The reverse split was approved by stockholders at a Special Meeting held on May 19, 2026, with the final ratio set by the board of directors. Scynexis stated the purpose of the corporate action is to bring the company into compliance with the Nasdaq Capital Market’s minimum bid price requirement for continued listing.
At the effective time of the split, every eight shares of issued and outstanding common stock will be combined into one share. On a pro forma basis, the company expects its outstanding common shares to fall from approximately 79.5 million to approximately 9.9 million. Concurrently, the company’s authorized share count will be reduced from 150 million to 18.75 million, while the par value per share will remain unchanged.
The firm also detailed how the split will affect equity awards and convertible instruments. Outstanding stock options, restricted stock units and warrants will be adjusted in proportion to the split, with a corresponding proportional increase in exercise prices. Scynexis noted that no fractional shares will be issued; stockholders who would otherwise be entitled to fractional shares will instead receive cash payments in lieu of fractional shares.
Equiniti Trust Company has been named as the exchange agent to oversee the mechanics of the reverse split. The company added that shareholders holding their shares through banks, brokers or other nominees will have their positions automatically adjusted and will not need to take any action to effect the change.

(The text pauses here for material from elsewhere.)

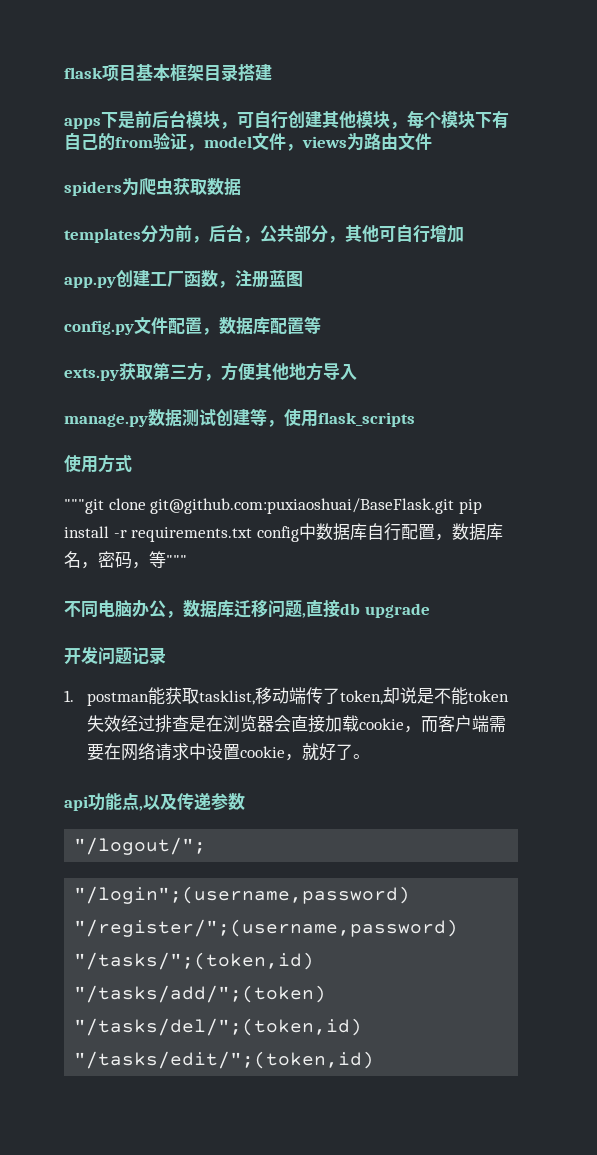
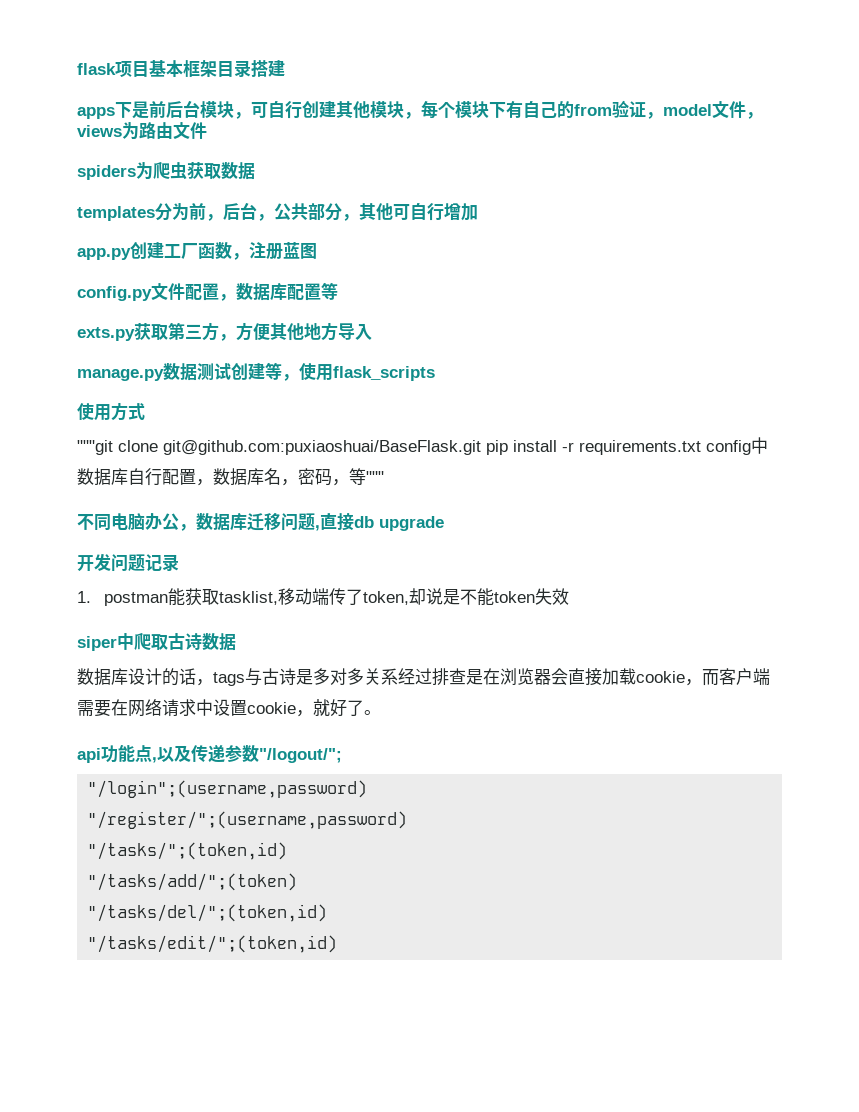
(122, 723) none -> [77,633,236,651] [77,668,398,686] // siper中爬取古诗数据 // 数据库设计的话，tags与古诗是多对多关系
(245, 801) // -> (259, 753) none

The company confirmed that trading on a split-adjusted basis will begin June 1, 2026, under the existing SCYX ticker and that a new CUSIP number will be assigned for the post-split shares.
Scynexis’ announcement outlined the timing, shareholder approval and administrative details of the reverse split, and described how outstanding equity-based instruments and fractional share situations will be handled as part of the corporate action.